Ron Fox, assistant director of the Tennessee Wildlife Resources Agency, said DNA samples taken from the front claws determined a 211-pound bear that was captured four days after the attack was responsible for the fatal attack.
Elora Petrasek, 6, was killed; her mother, Susan Cenkus, 45, and her 2-year-old son, Luke, were mauled in the Cherokee National Forest at Benton Falls, near the Chilhowee Recreation Area.
A 203-pound black bear captured three days after the attack was initially suspected and was euthanized, but a second bear trapped a day later was determined to be the culprit.
The second male bear was trapped nearly a mile from the attack site and kept alive during the investigation. It too has now been euthanized, the agency said.
"Various laboratories including the TWRA, United States Fish and Wildlife Service, and the Federal Bureau of Investigation recently provided reports on a variety of forensic tests conducted on the two captured bears," Mr. Fox said in a statement. "The items submitted brought us positive results that the second bear captured was responsible for the fatal attack."
Authorities said Ms. Cenkus threw rocks and sticks in an attempt to fight off the black bear that killed her daughter. The animal dragged the girl down the trail her family was hiking and mauled her. Luke suffered a puncture wound to his head that depressed the skull onto the brain.
Ms. Cenkus, who is a registered nurse at Bellevue (Ohio) Hospital, suffered eight puncture wounds in the neck and other injuries that require further surgeries, officials said. She returned to Ohio on May 2 to attend her daughter's funeral.

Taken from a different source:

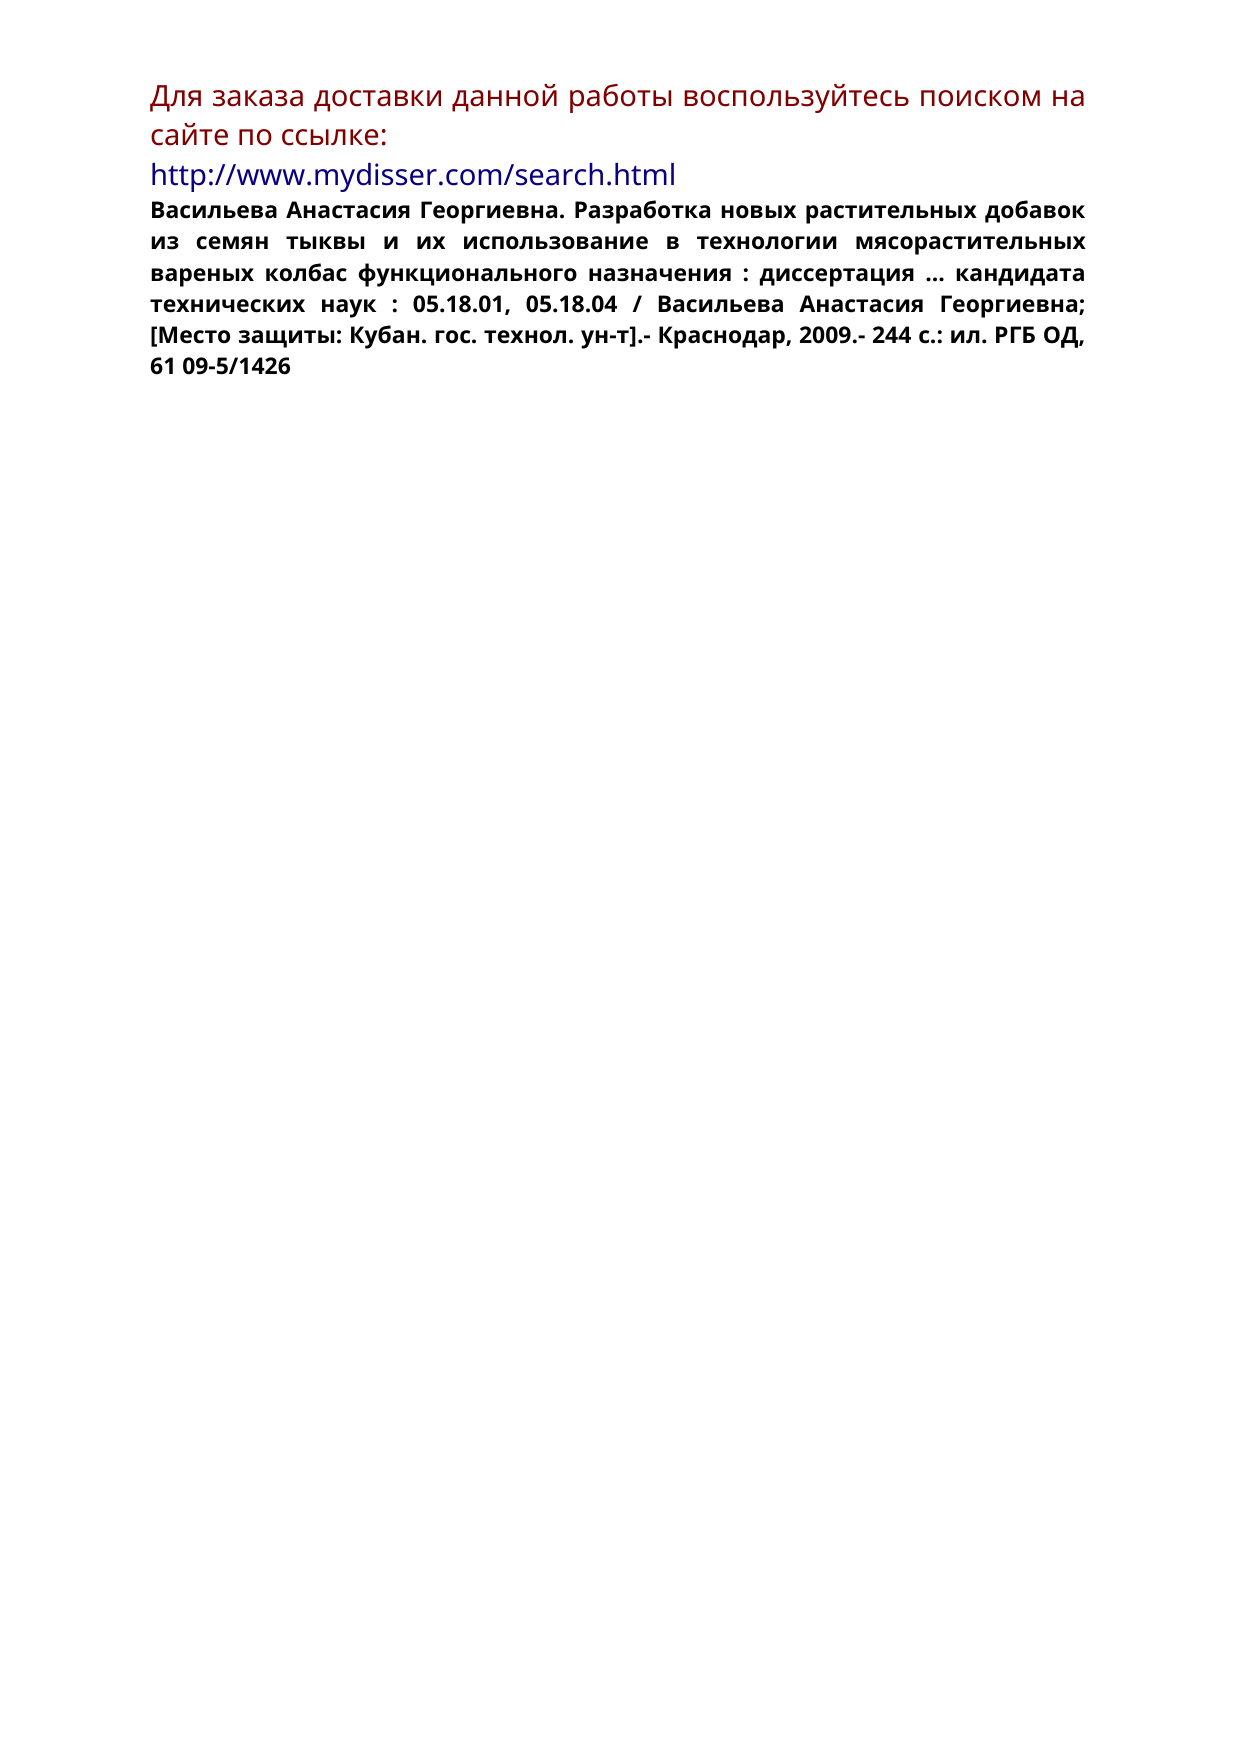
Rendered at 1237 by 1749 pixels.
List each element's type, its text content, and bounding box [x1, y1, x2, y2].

text Васильева Анастасия Георгиевна. Разработка новых растительных добавок из семян тыквы и их использование в технологии мясорастительных вареных колбас функционального назначения : диссертация ... кандидата технических наук : 05.18.01, 05.18.04 / Васильева Анастасия Георгиевна; [Место защиты: Кубан. гос. технол. ун-т].- Краснодар, 2009.- 244 с.: ил. РГБ ОД, 61 09-5/1426 [150, 194, 1086, 382]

Dr. Mike Tabor, chief forensic dentist at the state medical examiner's office, who examined photos of bite marks on the victims, said in his report that both bears' dental features were similar in size and shape with no distinctive markers.
Mr. Fox said some of the wounds depicted on the photographs were consistent with the size and shape of both black bears.
He said it was the agency's policy to destroy wild black bears proved to be involved in an attack on a human. The second bear's body will be examined for abnormalities that could point to a cause for its violent behavior, Mr. Fox said.
"We are confident that the animal responsible for this tragedy has been eliminated from the wild bear population of the Cherokee National Forest," he said.
Tom Speaks, supervisor of the U.S. Forest Service's Cherokee National Forest, said that the closed areas around Chilhowee Mountain will reopen tomorrow. The park area and trails have been closed for the two months since the attack.
Rangers estimate there are 1,500 bears in the park.